Perrin Beatty, health minister from 1989 to 1991, says his government's package was making good on a 1963 federal promise to care for the victims of thalidomide, who were born with severe deformities after their mothers took the federally approved drug during pregnancy.

"They had waited some 30 years and the goal was to get assistance to them as rapidly as possible," Mr. Beatty said in an interview. "We in the department of health made the argument we should be as generous as we could possibly be. … For people who were destitute, any money that we could get to them would help provide some assistance."

In time, that deal – one-time payments of $52,000 to $82,000 per person – proved inadequate in addressing the declining health and growing needs of Canada's current 95 survivors. The Thalidomide Victims Association of Canada is to sit down with the government in Ottawa on Monday to start hammering out an agreement for new money. There will be a one-on-one meeting between Mercédes Benegbi, head of the association, and Health Minister Rona Ambrose.

At the time of the 1990s deal, victims were in their late 20s and it was impossible to anticipate how aging would affect their health. Now, as they enter their 50s, their bodies are under strain from the repeated use of their feet and teeth to substitute for their missing arms. Many rely on friends and family as they cope with constant and increasing pain. Quebecker Judith Pilote, who has no arms or legs, depends on her ailing spouse to lift her into the couple's compact car. If new federal money comes through, she would replace the car with an accessible adapted minivan.

"My dream is that the government helps pay for that minivan," she said from her home in the Saguenay region. "I love my husband, he does everything for me. I don't want to be a burden on him. If I didn't have my husband I'd be completely alone."

The thalidomide victims' cause in the late 1980s was championed by the War Amps of Canada.
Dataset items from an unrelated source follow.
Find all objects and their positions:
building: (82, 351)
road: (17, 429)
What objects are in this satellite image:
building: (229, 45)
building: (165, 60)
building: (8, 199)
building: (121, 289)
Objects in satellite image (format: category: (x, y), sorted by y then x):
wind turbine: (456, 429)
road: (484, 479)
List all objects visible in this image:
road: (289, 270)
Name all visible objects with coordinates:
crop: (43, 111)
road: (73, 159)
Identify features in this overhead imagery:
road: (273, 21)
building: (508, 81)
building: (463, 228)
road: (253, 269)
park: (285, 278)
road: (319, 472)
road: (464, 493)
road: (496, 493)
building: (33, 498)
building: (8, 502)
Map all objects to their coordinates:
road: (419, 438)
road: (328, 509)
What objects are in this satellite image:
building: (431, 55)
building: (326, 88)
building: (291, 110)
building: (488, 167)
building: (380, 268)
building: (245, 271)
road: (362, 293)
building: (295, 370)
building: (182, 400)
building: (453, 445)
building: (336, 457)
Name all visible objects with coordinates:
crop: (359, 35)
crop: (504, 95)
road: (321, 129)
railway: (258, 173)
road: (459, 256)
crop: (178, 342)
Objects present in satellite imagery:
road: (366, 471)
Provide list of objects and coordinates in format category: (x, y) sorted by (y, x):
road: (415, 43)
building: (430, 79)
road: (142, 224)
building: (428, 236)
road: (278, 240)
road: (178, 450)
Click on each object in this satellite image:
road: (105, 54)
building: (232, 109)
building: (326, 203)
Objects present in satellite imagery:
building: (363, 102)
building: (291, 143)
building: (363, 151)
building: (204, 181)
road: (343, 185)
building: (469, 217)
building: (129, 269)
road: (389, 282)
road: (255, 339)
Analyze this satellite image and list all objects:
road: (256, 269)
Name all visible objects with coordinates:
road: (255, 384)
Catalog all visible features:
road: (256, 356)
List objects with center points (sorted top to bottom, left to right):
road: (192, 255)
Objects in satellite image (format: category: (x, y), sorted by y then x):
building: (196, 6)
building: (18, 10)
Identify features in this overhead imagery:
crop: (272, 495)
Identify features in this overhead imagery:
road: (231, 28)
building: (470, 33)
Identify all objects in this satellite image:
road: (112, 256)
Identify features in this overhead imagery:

Its battle for compensation with the Progressive Conservative government under Brian Mulroney spanned several years (beginning before Mr. Beatty's arrival in the health portfolio). The group even took the case to the UN Human Rights Committee on the grounds that Canada was violating the rights of thalidomide victims; the case was later dropped.

"It was a struggle," said Brian Forbes, who was legal counsel for the War Amps at the time. "The government was not terribly generous in its response."

Thalidomide victims felt they were being presented with a take-it-or-leave-it offer. Ottawa, for its part, had also been negotiating the urgent cases of Canadians who contracted HIV from tainted blood at the time. The demands had to be presented to the finance department. "The package we were able to achieve represented the best effort we could make," Mr. Beatty said.

Then, as now, the victims were pressing for compensation on compassionate, not legal grounds. The 1991 package was seen as the fulfillment of the 1963 pledge made by then-health minister Jay Waldo Monteith, only a year after thalidomide was yanked off the shelves in Canada. "It is our job to ensure that these victims are cared for in the best possible manner [and] that their needs are met to the fullest extent we can devise," Mr. Monteith said.

Mr. Forbes says Ottawa remains accountable on moral grounds for licensing the drug. The United States never approved it.

Thalidomide was sold in Canada starting in April, 1961, sparking a public-health catastrophe before being withdrawn in March, 1962. The drug, developed by the German company Chemie Grünenthal and sold around the world, was marketed as a safe "wonder" drug to treat morning sickness and insomnia in pregnant women. More than 100 babies were born in Canada with missing or malformed limbs, deafness, internal organ damage and other health problems. Two survivors died this year.

The Thalidomide Victims Association is seeking a tax-free, lump-sum payment of $250,000 per victim plus annual lifetime payouts of $75,000 to $150,000 depending on the person's level of disability.